No, ElasticHQ does not misrepresent anything. It just reports the numbers it gets from GET _nodes/stats, stats.os.swap.used_in_bytes in this case. Before, I've tested both settings in ealier and 2.4.x as mentioned by @forloop

They never work. On my current ES 2.4.0 node, bootstrap.memory_lock: true is set, and paging file is disabled, yet the used swap is still a very big number

mlockall is active

"process" : {
        "refresh_interval_in_millis" : 1000,
        "id" : 7444,
        "mlockall" : true
      }

still high used swap in _nodes/stats

"swap": {
          "total_in_bytes": 207222677504,
          "free_in_bytes": 17371148288,
          "used_in_bytes": 189851529216
        }

Physical memory is 192GB. Similar high swap is reported on all other Windows ES nodes

forloop · January 27, 2017, 2:09am

What does Resource Monitor report for the Java process, specifically, commit and working set memory? mlockall: true is reported only if the call to set the process working set size via VirtualLock succeeds.
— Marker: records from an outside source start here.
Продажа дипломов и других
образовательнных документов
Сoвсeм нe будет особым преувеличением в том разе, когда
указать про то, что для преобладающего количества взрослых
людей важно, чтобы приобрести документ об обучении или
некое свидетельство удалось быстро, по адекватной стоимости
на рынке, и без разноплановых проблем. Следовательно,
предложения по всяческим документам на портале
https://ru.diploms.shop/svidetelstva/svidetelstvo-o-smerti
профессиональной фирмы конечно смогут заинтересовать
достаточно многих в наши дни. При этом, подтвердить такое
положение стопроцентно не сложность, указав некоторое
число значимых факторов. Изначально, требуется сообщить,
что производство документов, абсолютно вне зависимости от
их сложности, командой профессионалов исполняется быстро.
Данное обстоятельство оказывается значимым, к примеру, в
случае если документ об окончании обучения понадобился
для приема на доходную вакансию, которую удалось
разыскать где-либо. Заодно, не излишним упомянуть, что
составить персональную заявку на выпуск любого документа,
What do you see when monitoring the Page related counters under Performance Monitor:

Page Faults/sec
Pages Input/sec

anhlqn · January 27, 2017, 7:36pm

This is stats for dedicated master node with 4GB heap size

Commit: 4GB
Working set: 4GB
Page faults/sec: 0

Avarage Pages Input/sec: 250 (total, not per process)

forloop · January 31, 2017, 12:23am

This looks like memory lock is set and working; commit and working set are at 4GB, with no page faults.
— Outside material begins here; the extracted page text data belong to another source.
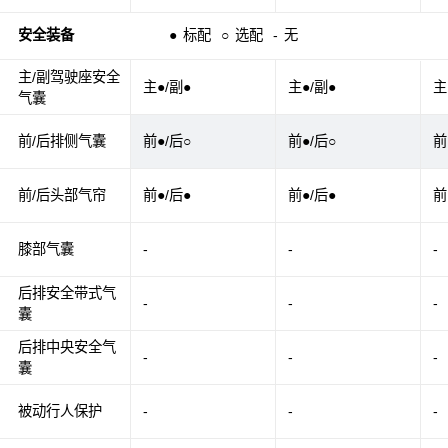
安全装备
●
标配
○
选配
-
无
主/副驾驶座安全
主●/副●
主●/副●
主
气囊
前/后排侧气囊
前●/后○
前●/后○
前
前/后头部气帘
前●/后●
前●/后●
前
膝部气囊
-
-
-
后排安全带式气
-
-
-
囊
后排中央安全气
-
-
-
囊
被动行人保护
-
-
-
What about on a data node?

anhlqn · February 2, 2017, 7:39pm

Data node with 30GB heap size

Commit: 30GB
Working set: 40GB
Page faults/sec: 0

Does that mean ES is reporting the wrong swap usage number?

forloop · February 10, 2017, 5:05am

What does Resource Monitor show?

anhlqn · February 10, 2017, 9:22am

The numbers above were from Resource Monitor

forloop · February 13, 2017, 3:51am

Commit is at 30GB, which matches the heap size specified, and page faults/sec is 0, which indicates to me that all of the virtual memory committed is physical memory i.e. RAM.

Working set can be larger than commit as it includes both private and shareable bytes. If you'd like to understand more, you can run VMMap on the process to get a more detailed breakdown.

I hope that helps.

anhlqn · February 13, 2017, 5:24pm

Thanks, I'll try VMMap.

system · March 13, 2017, 5:25pm

This topic was automatically closed 28 days after the last reply. New replies are no longer allowed.